--- EXERCISE DIRECTIONS ---
Look for the string "right" in the material below. Copy every line where you find it.

:: DATA SECTION

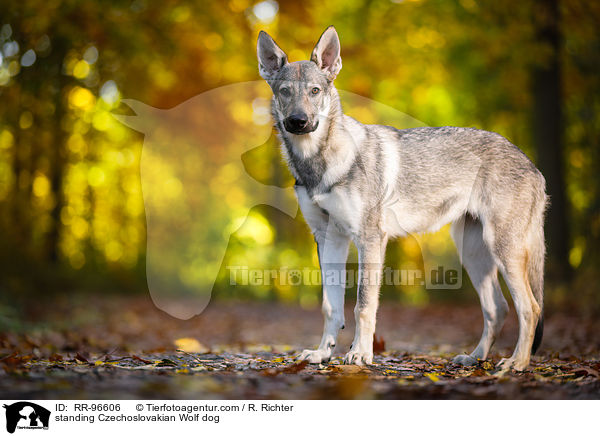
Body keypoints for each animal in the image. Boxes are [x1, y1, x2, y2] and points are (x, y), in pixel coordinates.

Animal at [255, 25, 548, 370]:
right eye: (285, 91)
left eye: (314, 91)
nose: (298, 122)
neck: (320, 163)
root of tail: (532, 165)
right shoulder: (328, 238)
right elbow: (331, 307)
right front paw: (322, 353)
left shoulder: (369, 239)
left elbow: (363, 305)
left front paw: (360, 354)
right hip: (474, 253)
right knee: (497, 309)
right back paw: (475, 357)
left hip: (503, 250)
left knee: (530, 308)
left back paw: (517, 363)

::::

--- REPLY TO THE TASK ---
right eye: (285, 91)
right shoulder: (328, 238)
right elbow: (331, 307)
right front paw: (322, 353)
right hip: (474, 253)
right knee: (497, 309)
right back paw: (475, 357)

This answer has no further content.